Parallelen zur Kindheit

In ruhigeren Arbeiten, wie Eric Fischls "Zerbrechlichkeit als ein Moment der Selbstreflektion" oder Karin Macks "Slow Time", tritt das entschleunigte Rentnerleben als Gegenentwurf zum kapitalistischen Turbo - "immer mehr, immer weiter" - hervor. Hier wird deutlich, was wir vom Alter lernen können: nämlich Gelassenheit, Nächstenliebe und Glücklichsein im Moment.

"Das ist eine Parallele zur Kindheit. Kinder können sich komplett im Moment verlieren. Kinder kennen keine Vergangenheit und keine Zukunft, Kinder sind stark im Hier und Jetzt. Und das ist auch einer der Gründe, wieso alte Menschen sich oft so gut mit Kindern verstehen."
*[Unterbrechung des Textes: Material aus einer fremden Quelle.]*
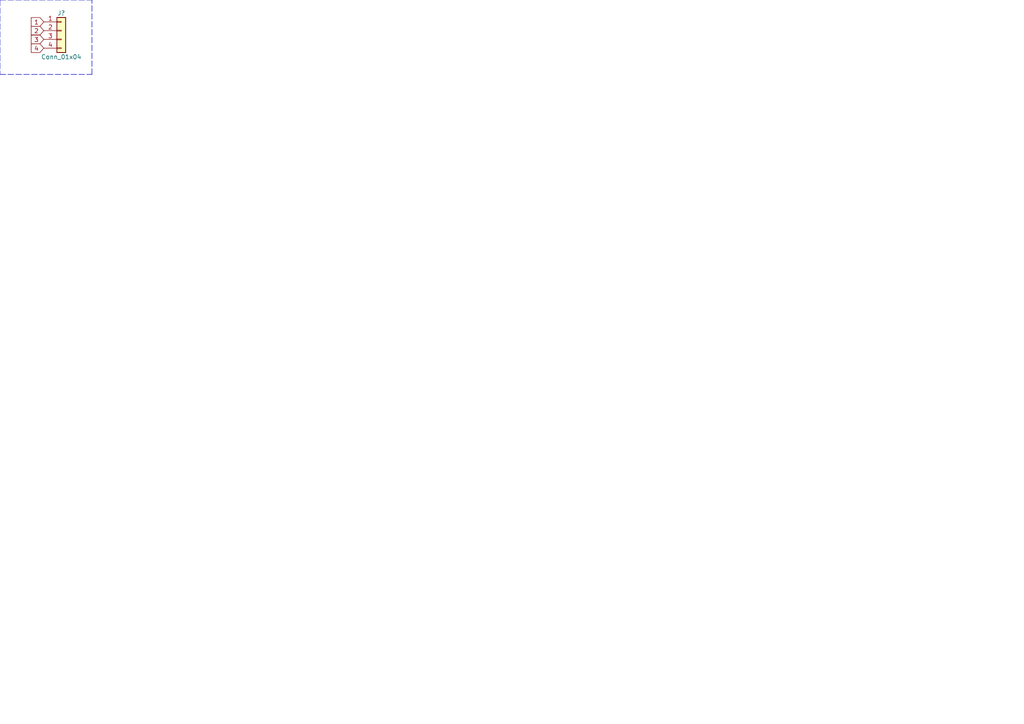
<source format=kicad_sch>
(kicad_sch (version 20201015) (generator eeschema)

  (paper "A4")

  


  (polyline (pts (xy 0 0) (xy 0 21.59))
    (stroke (width 0) (type dash) (color 0 0 0 0))
  )
  (polyline (pts (xy 0 0) (xy 26.67 0))
    (stroke (width 0) (type dash) (color 0 0 0 0))
  )
  (polyline (pts (xy 0 21.59) (xy 26.67 21.59))
    (stroke (width 0) (type dash) (color 0 0 0 0))
  )
  (polyline (pts (xy 26.67 21.59) (xy 26.67 0))
    (stroke (width 0) (type dash) (color 0 0 0 0))
  )

  (text "D (J3|J5|J7)\nF .*\nV .*" (at 0 0 0)
    (effects (font (size 1.27 1.27)) (justify left bottom))
  )

  (global_label "1" (shape input) (at 12.7 6.35 180)    (property "Intersheet References" "${INTERSHEET_REFS}" (id 0) (at 7.5534 6.2706 0)
      (effects (font (size 1.27 1.27)) (justify right) hide)
    )

    (effects (font (size 1.27 1.27)) (justify right))
  )
  (global_label "2" (shape input) (at 12.7 8.89 180)    (property "Intersheet References" "${INTERSHEET_REFS}" (id 0) (at 7.5534 8.8106 0)
      (effects (font (size 1.27 1.27)) (justify right) hide)
    )

    (effects (font (size 1.27 1.27)) (justify right))
  )
  (global_label "3" (shape input) (at 12.7 11.43 180)    (property "Intersheet References" "${INTERSHEET_REFS}" (id 0) (at 7.5534 11.3506 0)
      (effects (font (size 1.27 1.27)) (justify right) hide)
    )

    (effects (font (size 1.27 1.27)) (justify right))
  )
  (global_label "4" (shape input) (at 12.7 13.97 180)    (property "Intersheet References" "${INTERSHEET_REFS}" (id 0) (at 7.5534 13.8906 0)
      (effects (font (size 1.27 1.27)) (justify right) hide)
    )

    (effects (font (size 1.27 1.27)) (justify right))
  )

  (symbol (lib_id "Connector_Generic:Conn_01x04") (at 17.78 8.89 0) (unit 1)
    (in_bom yes) (on_board yes)
    (uuid "dd84915a-7799-497f-8dc3-02b865b3aa92")
    (property "Reference" "J?" (id 0) (at 17.78 3.81 0))
    (property "Value" "Conn_01x04" (id 1) (at 17.78 16.51 0))
    (property "Footprint" "" (id 2) (at 17.78 8.89 0)
      (effects (font (size 1.27 1.27)) hide)
    )
    (property "Datasheet" "~" (id 3) (at 17.78 8.89 0)
      (effects (font (size 1.27 1.27)) hide)
    )
  )

  (sheet_instances
    (path "/" (page "1"))
  )

  (symbol_instances
    (path "/dd84915a-7799-497f-8dc3-02b865b3aa92"
      (reference "J?") (unit 1) (value "Conn_01x04") (footprint "")
    )
  )
)

</source>
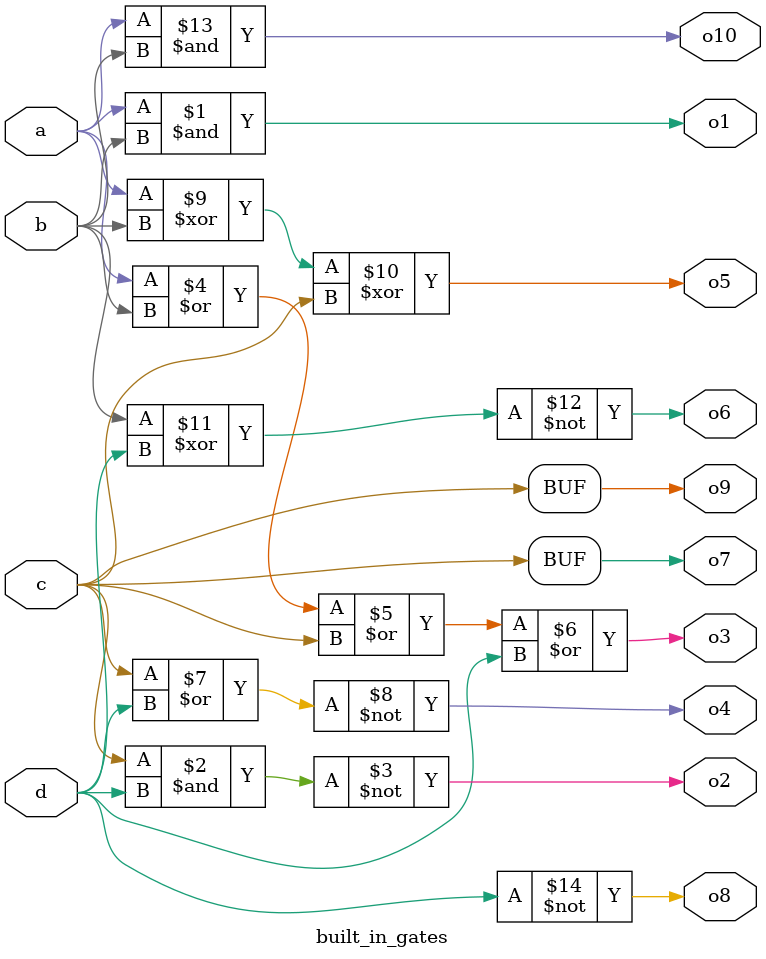
<source format=v>
`timescale 1us/1ns
module built_in_gates(
    input a, b, c, d, // module inputs

    output o1, o2, o3, o4, o5, o6, o7, o8, o9, o10 // module outputs
);
    and and1 (o1, a, b);
    nand nand1 (o2, c, d);
    or or1 (o3, a, b, c, d);
    nor nor1 (o4, c, d);
    xor xor1(o5, a, b, c);
    xnor xnor1(o6, b, d);
    buf buf1(o7, c);
    not not1 (o8, d);

    buf #0.1 buf_dly (o9, c); // this delay requires the timescale
    and #0.2 and_dly (o10, a , b);
    
endmodule


</source>
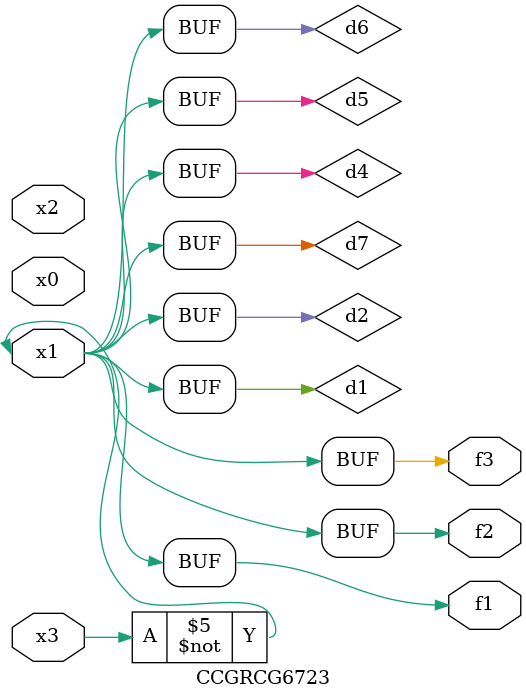
<source format=v>
module CCGRCG6723(
	input x0, x1, x2, x3,
	output f1, f2, f3
);

	wire d1, d2, d3, d4, d5, d6, d7;

	not (d1, x3);
	buf (d2, x1);
	xnor (d3, d1, d2);
	nor (d4, d1);
	buf (d5, d1, d2);
	buf (d6, d4, d5);
	nand (d7, d4);
	assign f1 = d6;
	assign f2 = d7;
	assign f3 = d6;
endmodule

</source>
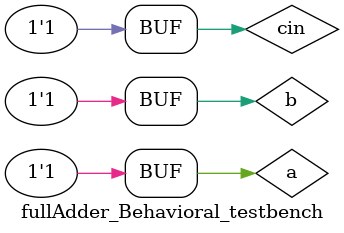
<source format=sv>
`timescale 1ns / 1ps


module fullAdder_Behavioral_testbench();

 logic a, b, cin;
 logic sum, cout;

 // instantiate device under test
 fullAdder_Behavioral dut(a, b, cin, sum, cout); 

 // apply inputs one at a time
 initial begin
 a = 0; b = 0; cin = 0; #10;
 cin = 1; #10;
 b = 1; cin = 0; #10;
 cin = 1; #10;
 a = 1; b = 0; cin = 0; #10;
 cin = 1; #10;
 b = 1; cin = 0; #10;
 cin = 1; #10;
 end
endmodule

</source>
Als Hommage an das Alter spart die Ausstellung manchen kritischen und gesellschaftspolitischen Aspekt aus: Bei der Bundestagswahl haben zum Beispiel mehrheitlich ältere Menschen AfD gewählt, in Österreich FPÖ oder in England für den Brexit gestimmt. Letztlich ist aber gerade das die Stärke der Schau - dass sie sich eindeutig positioniert, dass sie sich auf Körperlichkeit und Individualität konzentriert - und Stellung bezieht: für das Altern, für den Tabubruch, für Bilder, Vorbilder abseits des Mainstreams.